■ What you need to do ■
Would you output the whole of the data exactly?

──────── Material supplied ────────

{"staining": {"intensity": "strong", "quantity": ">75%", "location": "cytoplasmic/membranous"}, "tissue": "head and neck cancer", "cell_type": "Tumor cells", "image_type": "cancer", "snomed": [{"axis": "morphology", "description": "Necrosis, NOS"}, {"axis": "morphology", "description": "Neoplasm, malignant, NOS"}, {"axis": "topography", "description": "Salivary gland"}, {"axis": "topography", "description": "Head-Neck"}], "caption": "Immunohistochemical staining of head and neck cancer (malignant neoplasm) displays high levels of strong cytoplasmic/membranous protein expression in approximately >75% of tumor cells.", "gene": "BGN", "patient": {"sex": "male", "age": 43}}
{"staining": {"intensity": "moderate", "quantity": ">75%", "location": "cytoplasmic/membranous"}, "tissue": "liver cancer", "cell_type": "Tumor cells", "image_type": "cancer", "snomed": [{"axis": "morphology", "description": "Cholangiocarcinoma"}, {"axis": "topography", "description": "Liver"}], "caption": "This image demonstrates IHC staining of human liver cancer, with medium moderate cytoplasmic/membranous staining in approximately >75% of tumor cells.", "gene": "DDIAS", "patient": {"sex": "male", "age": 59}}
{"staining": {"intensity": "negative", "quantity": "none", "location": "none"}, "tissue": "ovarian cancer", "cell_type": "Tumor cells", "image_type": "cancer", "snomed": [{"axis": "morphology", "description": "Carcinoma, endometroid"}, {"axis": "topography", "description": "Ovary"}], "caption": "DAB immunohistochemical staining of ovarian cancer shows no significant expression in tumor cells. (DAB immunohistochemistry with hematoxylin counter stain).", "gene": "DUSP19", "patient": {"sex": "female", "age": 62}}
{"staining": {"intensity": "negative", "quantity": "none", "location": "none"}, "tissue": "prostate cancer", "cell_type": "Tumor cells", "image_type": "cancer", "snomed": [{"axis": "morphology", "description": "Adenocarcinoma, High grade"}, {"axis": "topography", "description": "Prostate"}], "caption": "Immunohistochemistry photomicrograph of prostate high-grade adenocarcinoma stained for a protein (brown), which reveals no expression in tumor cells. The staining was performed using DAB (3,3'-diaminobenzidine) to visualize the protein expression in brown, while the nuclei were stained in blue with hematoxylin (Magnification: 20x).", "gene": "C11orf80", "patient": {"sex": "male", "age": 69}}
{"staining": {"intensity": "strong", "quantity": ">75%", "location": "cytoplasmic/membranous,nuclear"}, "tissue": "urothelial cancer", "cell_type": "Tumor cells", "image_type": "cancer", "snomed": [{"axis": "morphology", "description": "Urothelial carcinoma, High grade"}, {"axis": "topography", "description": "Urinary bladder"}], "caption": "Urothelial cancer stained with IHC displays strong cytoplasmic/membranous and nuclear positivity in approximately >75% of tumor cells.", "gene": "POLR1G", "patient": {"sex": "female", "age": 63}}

────────

■ Result of the task ■
{"staining": {"intensity": "strong", "quantity": ">75%", "location": "cytoplasmic/membranous"}, "tissue": "head and neck cancer", "cell_type": "Tumor cells", "image_type": "cancer", "snomed": [{"axis": "morphology", "description": "Necrosis, NOS"}, {"axis": "morphology", "description": "Neoplasm, malignant, NOS"}, {"axis": "topography", "description": "Salivary gland"}, {"axis": "topography", "description": "Head-Neck"}], "caption": "Immunohistochemical staining of head and neck cancer (malignant neoplasm) displays high levels of strong cytoplasmic/membranous protein expression in approximately >75% of tumor cells.", "gene": "BGN", "patient": {"sex": "male", "age": 43}}
{"staining": {"intensity": "moderate", "quantity": ">75%", "location": "cytoplasmic/membranous"}, "tissue": "liver cancer", "cell_type": "Tumor cells", "image_type": "cancer", "snomed": [{"axis": "morphology", "description": "Cholangiocarcinoma"}, {"axis": "topography", "description": "Liver"}], "caption": "This image demonstrates IHC staining of human liver cancer, with medium moderate cytoplasmic/membranous staining in approximately >75% of tumor cells.", "gene": "DDIAS", "patient": {"sex": "male", "age": 59}}
{"staining": {"intensity": "negative", "quantity": "none", "location": "none"}, "tissue": "ovarian cancer", "cell_type": "Tumor cells", "image_type": "cancer", "snomed": [{"axis": "morphology", "description": "Carcinoma, endometroid"}, {"axis": "topography", "description": "Ovary"}], "caption": "DAB immunohistochemical staining of ovarian cancer shows no significant expression in tumor cells. (DAB immunohistochemistry with hematoxylin counter stain).", "gene": "DUSP19", "patient": {"sex": "female", "age": 62}}
{"staining": {"intensity": "negative", "quantity": "none", "location": "none"}, "tissue": "prostate cancer", "cell_type": "Tumor cells", "image_type": "cancer", "snomed": [{"axis": "morphology", "description": "Adenocarcinoma, High grade"}, {"axis": "topography", "description": "Prostate"}], "caption": "Immunohistochemistry photomicrograph of prostate high-grade adenocarcinoma stained for a protein (brown), which reveals no expression in tumor cells. The staining was performed using DAB (3,3'-diaminobenzidine) to visualize the protein expression in brown, while the nuclei were stained in blue with hematoxylin (Magnification: 20x).", "gene": "C11orf80", "patient": {"sex": "male", "age": 69}}
{"staining": {"intensity": "strong", "quantity": ">75%", "location": "cytoplasmic/membranous,nuclear"}, "tissue": "urothelial cancer", "cell_type": "Tumor cells", "image_type": "cancer", "snomed": [{"axis": "morphology", "description": "Urothelial carcinoma, High grade"}, {"axis": "topography", "description": "Urinary bladder"}], "caption": "Urothelial cancer stained with IHC displays strong cytoplasmic/membranous and nuclear positivity in approximately >75% of tumor cells.", "gene": "POLR1G", "patient": {"sex": "female", "age": 63}}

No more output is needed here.